When To See The Doctor

IBS symptoms also vary depending on the severity of the case.  Some have mild symptoms while others experience more serious manifestations of this condition.  The question is: When are IBS symptoms so serious that you would need to see a doctor for proper medical intervention?  Here are some of the situations that you should seriously consider doing so:

  • Stomach pain that does not go away even after you already have passed stool or gas
  • Gradual loss of weight
  • Difficulty in swallowing food or drink
  • Persistent diarrhea especially at night
  • Recurrent vomiting and nausea
  • Dark-colored stool (probable bleeding)
  • Rectal bleeding
  • IBS symptoms continue to persist even after medical intervention or dietary changes

While all these are IBS symptoms, there might be more serious underlying conditions especially if these are recurrent.  To find out for sure whether it is IBS or something completely different, it would be best to see the doctor once two or more of these symptoms manifest.

IBS Diagnosis

For a person to be diagnosed with IBS, a series of consultations and tests will be done.  You will be asked what among the IBS symptoms have you experienced, how often you experience them, and the severity of these symptoms.  The doctor might also ask you what you have eaten or drunk before the symptoms set in.  This way, he/she can pinpoint what your triggers are because these will also depend from patient to patient.  Make sure you have taken note of all these so you can give an accurate picture of your current situation so that diagnosis and intervention will be consequently accurate as well.
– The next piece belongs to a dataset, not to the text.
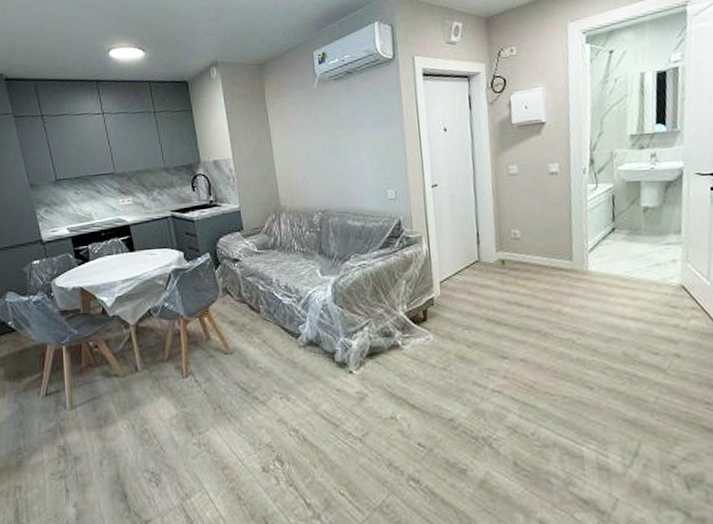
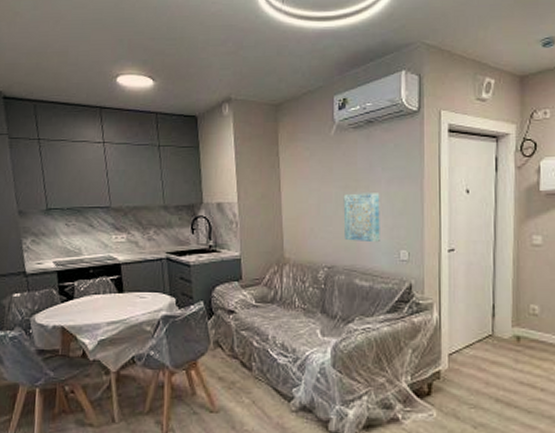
wall art: none [330,138,368,186] -> present [343,193,380,243]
Common tests for a possible IBS disease include taking a sample of your stool and a blood test so the doctor can rule out other diseases or conditions that cause similar symptoms as IBS.
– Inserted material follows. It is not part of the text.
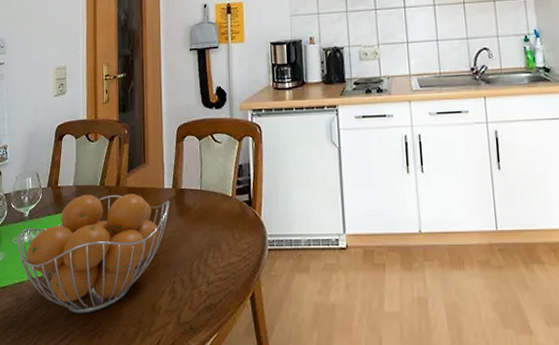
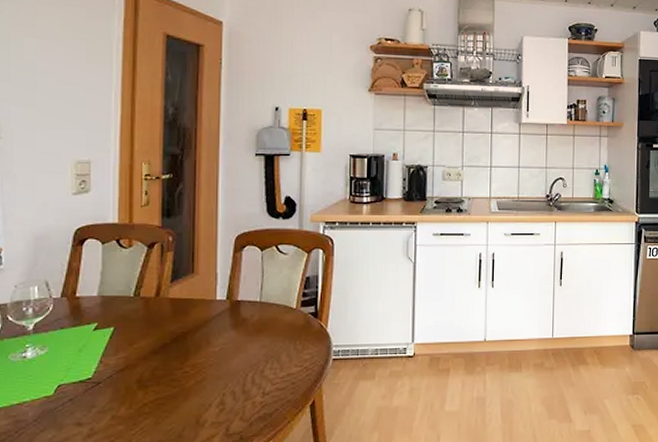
fruit basket: present [17,194,170,314] -> none [16,305,222,433]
Other tests that might be requested are:

  • Colonoscopy
  • Flexible sigmoidoscopy
  • CT Scan or X-ray
  • Breath test
  • Lactose intolerance

Each of these tests has a specific purpose.  However, in the end, it will give you a definite answer whether you have IBS or not.

Treating IBS

Unfortunately, IBS does not have any cure but it is not hopeless.  Many have successfully attained quality lives despite having to live with the constant risk of IBS symptoms flaring up.  They have achieved this by changing some of their food, beverage, and lifestyle choices.  Here are some of the ways that you can also do in order for you to live with IBS free from fear and hopelessness:

  • Always use fresh ingredients when you cook food.
  • To have control over food preparation, it would be advisable to cook your own food.
  • Find ways to cope with stress since stress is a common trigger of IBS.
  • Exercises regularly.
  • Drink sufficient amount of water.
  • Monitor what you eat so you can pinpoint what triggers your IBS
  • Eat at an ideal pace.  Do not eat too fast.
  • Avoid alcohol, carbonated drinks, too much raw fruit
  •  Tea or coffee should be limited to, at the very most, three cups in a day.
  • Avoid eating oily, fatty, processed, or spicy food.
  • Eating oats can help.  So do probiotic drinks.
  • Steer clear from food that is difficult to break down.
  • Increase high fiber food if constipated.  Limit high fiber food if experiencing diarrhea.
  • If the pain is too much, you can ask the doctor for pain medication.
  • Avoid chocolates and sorbitol since both can exacerbate IBS symptoms particularly the latter
  • The inclusion of gluten in the diet if living with IBS with diarrhea

You might want to consult your physician regarding the following over-the-counter and prescription drugs that can possibly alleviate IBS symptoms:

  • Imodium
  • Kaopectate
  • Pepto-Bismol
  • Bismuth Salicylate
  • Lotronex
  • Viberzi
  • Amitiza
  • Linzess
  • Xifaxan
  • Antidepressants
  • Anticholinergic and anti-diarrheal medication
  • Laxatives and fiber-infused vitamins or supplements for constipated patients

IBS does not have to be a constant threat to you.  Dealing with IBS symptoms should not stop you from fully enjoying life.  With this information, you can plan out what to even before experiencing a flare-up.  By being ahead, you can minimize the risk of experiencing any IBS symptoms or you will not panic once any of the symptoms pass in.